→ **WHAT IS EXPECTED**
Below are lines of data; restate word for word those running from the line containing "blue book [462,365,511,393]" to the line containing "camera: 35 degrees right, 10 degrees up", inclusive, and no others.

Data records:
==*==

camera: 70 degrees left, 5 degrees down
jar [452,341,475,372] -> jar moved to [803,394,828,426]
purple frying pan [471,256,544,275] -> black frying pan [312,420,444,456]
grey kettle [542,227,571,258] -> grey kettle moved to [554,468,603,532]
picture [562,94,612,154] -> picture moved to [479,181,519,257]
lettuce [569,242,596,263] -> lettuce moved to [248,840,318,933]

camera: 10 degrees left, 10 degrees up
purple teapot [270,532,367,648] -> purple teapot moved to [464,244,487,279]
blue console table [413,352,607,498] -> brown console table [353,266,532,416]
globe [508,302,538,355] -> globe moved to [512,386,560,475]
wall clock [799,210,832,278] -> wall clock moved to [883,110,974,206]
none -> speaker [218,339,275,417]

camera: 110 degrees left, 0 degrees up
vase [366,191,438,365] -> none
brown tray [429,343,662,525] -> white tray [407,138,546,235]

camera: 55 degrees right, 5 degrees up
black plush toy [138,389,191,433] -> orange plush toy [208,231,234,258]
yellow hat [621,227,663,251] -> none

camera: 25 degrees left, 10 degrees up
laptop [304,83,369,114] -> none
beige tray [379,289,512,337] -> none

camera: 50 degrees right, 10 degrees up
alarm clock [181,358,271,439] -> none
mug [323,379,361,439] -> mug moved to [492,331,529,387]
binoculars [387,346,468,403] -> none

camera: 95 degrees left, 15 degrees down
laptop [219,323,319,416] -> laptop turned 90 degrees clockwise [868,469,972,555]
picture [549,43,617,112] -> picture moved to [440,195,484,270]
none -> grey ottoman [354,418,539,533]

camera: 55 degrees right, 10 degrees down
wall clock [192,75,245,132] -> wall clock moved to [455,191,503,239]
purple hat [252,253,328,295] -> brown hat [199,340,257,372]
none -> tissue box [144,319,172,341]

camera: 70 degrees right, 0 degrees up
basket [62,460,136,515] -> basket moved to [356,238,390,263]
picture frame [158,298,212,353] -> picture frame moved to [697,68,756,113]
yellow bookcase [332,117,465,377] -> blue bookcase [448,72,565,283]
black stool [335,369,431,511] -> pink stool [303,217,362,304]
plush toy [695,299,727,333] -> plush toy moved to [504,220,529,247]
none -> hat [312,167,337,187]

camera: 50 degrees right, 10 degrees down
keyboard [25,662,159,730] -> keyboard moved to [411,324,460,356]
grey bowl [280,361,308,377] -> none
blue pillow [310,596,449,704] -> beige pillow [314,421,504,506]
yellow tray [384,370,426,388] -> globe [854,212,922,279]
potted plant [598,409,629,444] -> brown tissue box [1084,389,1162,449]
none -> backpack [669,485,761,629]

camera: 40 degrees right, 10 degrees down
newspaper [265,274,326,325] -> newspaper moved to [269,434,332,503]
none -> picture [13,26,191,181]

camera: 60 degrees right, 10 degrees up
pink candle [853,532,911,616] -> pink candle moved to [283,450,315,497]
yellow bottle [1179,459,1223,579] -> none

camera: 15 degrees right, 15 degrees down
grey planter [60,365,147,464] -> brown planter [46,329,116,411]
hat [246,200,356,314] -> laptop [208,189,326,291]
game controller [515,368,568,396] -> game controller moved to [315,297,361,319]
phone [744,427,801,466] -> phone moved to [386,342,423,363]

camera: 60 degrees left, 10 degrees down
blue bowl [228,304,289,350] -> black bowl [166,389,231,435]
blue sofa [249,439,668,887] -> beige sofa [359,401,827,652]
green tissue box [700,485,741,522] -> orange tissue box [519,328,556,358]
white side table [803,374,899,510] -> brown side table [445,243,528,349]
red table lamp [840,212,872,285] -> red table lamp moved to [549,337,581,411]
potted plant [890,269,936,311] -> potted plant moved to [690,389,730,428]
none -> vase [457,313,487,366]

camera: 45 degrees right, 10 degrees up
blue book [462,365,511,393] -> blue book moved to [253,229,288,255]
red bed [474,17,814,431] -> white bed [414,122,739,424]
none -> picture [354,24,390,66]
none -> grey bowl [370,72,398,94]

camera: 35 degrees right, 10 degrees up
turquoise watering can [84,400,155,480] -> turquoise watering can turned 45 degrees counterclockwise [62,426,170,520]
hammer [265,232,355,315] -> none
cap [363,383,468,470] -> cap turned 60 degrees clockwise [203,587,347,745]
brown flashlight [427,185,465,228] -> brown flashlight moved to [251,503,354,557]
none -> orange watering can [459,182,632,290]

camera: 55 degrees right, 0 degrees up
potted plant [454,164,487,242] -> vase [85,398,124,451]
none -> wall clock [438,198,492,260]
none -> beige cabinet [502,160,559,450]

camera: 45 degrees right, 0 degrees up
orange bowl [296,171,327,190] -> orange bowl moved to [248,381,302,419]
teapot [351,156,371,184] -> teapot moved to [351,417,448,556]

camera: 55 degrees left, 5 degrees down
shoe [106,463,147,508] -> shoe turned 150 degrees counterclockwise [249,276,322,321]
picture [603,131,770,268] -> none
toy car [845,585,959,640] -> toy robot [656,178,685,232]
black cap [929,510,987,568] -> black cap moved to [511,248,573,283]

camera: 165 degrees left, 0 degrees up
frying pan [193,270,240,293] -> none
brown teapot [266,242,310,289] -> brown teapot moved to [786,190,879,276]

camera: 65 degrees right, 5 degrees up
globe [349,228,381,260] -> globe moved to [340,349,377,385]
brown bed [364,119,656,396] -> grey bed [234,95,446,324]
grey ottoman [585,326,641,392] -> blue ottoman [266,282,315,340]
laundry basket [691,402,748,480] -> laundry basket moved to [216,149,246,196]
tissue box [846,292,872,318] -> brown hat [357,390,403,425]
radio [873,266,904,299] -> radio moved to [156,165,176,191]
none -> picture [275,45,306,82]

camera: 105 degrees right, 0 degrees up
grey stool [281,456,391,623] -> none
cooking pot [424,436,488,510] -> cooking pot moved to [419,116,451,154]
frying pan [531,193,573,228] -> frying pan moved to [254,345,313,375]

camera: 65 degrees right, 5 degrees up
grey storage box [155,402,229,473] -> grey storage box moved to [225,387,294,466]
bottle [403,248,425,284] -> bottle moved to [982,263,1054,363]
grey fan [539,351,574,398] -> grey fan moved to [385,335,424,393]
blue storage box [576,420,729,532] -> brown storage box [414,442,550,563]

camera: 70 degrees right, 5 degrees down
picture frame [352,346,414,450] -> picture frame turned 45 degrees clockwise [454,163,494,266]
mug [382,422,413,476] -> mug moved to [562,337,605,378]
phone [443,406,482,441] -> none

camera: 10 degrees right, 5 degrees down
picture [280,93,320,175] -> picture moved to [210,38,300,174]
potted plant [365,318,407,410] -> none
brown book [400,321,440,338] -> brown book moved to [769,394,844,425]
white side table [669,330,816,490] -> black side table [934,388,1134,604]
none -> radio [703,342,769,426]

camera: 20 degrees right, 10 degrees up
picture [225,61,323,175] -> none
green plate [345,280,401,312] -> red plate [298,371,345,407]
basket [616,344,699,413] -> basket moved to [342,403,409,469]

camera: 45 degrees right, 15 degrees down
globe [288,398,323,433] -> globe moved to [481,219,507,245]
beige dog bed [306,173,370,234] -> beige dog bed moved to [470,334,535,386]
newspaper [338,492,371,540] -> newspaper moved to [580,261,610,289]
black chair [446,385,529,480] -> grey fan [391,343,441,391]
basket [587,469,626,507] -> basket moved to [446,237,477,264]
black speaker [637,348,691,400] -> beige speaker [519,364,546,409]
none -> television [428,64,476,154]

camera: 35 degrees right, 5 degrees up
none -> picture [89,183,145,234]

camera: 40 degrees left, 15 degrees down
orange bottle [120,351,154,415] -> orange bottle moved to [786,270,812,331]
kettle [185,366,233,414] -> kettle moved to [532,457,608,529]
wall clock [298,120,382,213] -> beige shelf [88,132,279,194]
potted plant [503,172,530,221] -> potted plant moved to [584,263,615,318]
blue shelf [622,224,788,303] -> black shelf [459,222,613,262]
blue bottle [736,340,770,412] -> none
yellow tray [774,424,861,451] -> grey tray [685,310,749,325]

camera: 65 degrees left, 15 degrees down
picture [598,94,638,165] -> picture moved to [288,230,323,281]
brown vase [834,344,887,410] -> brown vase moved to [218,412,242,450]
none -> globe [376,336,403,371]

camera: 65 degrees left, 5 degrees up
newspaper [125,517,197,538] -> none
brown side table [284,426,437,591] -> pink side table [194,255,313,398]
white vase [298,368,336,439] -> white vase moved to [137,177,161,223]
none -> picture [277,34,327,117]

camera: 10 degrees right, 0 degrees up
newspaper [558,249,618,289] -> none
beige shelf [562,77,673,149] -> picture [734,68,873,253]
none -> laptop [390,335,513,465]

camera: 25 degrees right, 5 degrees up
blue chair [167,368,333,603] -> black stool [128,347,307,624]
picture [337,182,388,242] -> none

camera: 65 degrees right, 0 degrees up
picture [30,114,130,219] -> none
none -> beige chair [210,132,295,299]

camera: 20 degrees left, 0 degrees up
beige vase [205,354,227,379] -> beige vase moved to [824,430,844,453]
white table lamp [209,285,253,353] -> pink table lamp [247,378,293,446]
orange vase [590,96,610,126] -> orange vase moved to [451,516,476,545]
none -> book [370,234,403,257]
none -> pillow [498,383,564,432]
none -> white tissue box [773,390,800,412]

==*==

→ **REPLY TO THE TASK**
blue book [462,365,511,393] -> blue book moved to [253,229,288,255]
red bed [474,17,814,431] -> white bed [414,122,739,424]
none -> picture [354,24,390,66]
none -> grey bowl [370,72,398,94]

camera: 35 degrees right, 10 degrees up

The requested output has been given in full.